> [やること]:
a: 環境と心についての文章によると、五感から絶えず入ってくる情報を、無意識はどう扱っていますか。
b: 環境と心についての文章を、最後の文の次から書き続けてください。

------ 元の文章

前回は「お姉ちゃん」療法と
「イケメン」療法に終始してしまったので、
今回は、もう少し一般的な視点から
「環境」が「心」を変えるという話を
したいと思います。

例えば、部屋の環境などにより
仕事や勉強への集中度が
大きく変わってきます。

机の上が散らかっている場合と、
必要なものしかない場合とでは、
当然、後者の方が集中できます。

人は、仕事に集中しているときでも、
五感からは絶えず情報が入ってきており、
それが必要なものか否かを
無意識が瞬時に判別し、
ふるい分けているのです。

この事実は、
カクテルパーティー効果や
カラーバス効果として、
よく知られています。

例えば、パーティ会場のように
多くの人が雑談をしている状態だと、
自分が話している相手の話に集中していれば
周囲の人の会話は聞こえません。

ところが、そんな状態でも、
誰かが自分の名前を言ったりすると、
それは聞こえるのです。

------------
------ 用意した資料

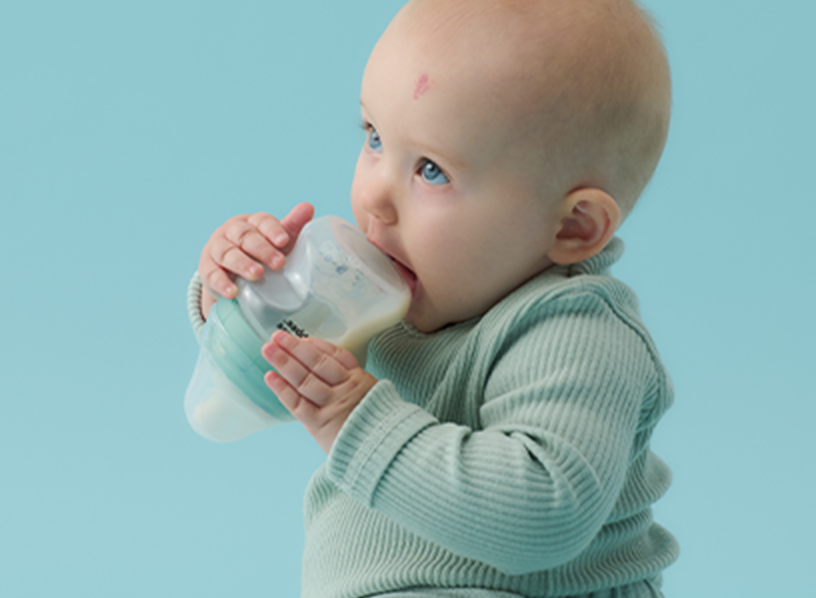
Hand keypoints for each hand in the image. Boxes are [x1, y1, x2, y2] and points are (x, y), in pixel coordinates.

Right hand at [198, 202, 314, 317]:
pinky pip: (212, 274)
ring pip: (227, 253)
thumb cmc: (260, 254)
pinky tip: (232, 292)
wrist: (233, 274)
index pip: (261, 221)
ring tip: (257, 274)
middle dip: (262, 249)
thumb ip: (291, 227)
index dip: (273, 230)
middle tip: (279, 263)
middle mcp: (232, 231)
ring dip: (242, 263)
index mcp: (252, 222)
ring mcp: (217, 248)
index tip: (284, 241)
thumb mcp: (276, 242)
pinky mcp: (207, 268)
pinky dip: (222, 283)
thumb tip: (308, 207)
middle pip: (245, 236)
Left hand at [262, 331, 376, 453]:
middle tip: (277, 337)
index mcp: (359, 379)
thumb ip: (354, 384)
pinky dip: (282, 389)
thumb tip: (330, 371)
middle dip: (294, 347)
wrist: (384, 451)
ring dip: (284, 361)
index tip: (302, 338)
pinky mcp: (319, 423)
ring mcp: (331, 405)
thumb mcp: (373, 397)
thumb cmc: (378, 427)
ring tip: (268, 349)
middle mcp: (345, 388)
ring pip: (304, 378)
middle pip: (316, 362)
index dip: (317, 344)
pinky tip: (270, 377)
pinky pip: (297, 403)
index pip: (336, 354)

------------

> [それぞれの答え]:
a: 必要なものかどうかを瞬時に判別し、ふるい分けています。

b:
これがカクテルパーティー効果です。

周囲の声は聞こえていないと思っていても、
無意識は常に、
耳から入ってくる情報を峻別し、
必要な情報を
意識に上げるという作業をしています。

だからこそ、
周囲の人の会話は、
たんなる「音」にしか聞こえませんが、
その中で自分の名前が語られると、
それは必要な情報だと判断され、
意識化されるため「聞こえる」のです。

一方、視覚に関する無意識の反応が
カラーバス効果として知られています。

例えば、車で走っていると、
自分が乗っている車と同種の車に
自然と目が留まります。

また、自分が妊娠すると、
急に、妊婦さんを
多く見かけるようになった気がします。

このように、
自分が何か特定のことを意識していると、
日常のなかで、
それに関する情報が
自然と目に入ってきてしまうというのが
カラーバス効果です。

これらのことからもわかるように、
私たちは無意識レベルで、
視覚や聴覚などの五感から入ってくる
環境からの情報を、
絶えず判断、峻別しているのです。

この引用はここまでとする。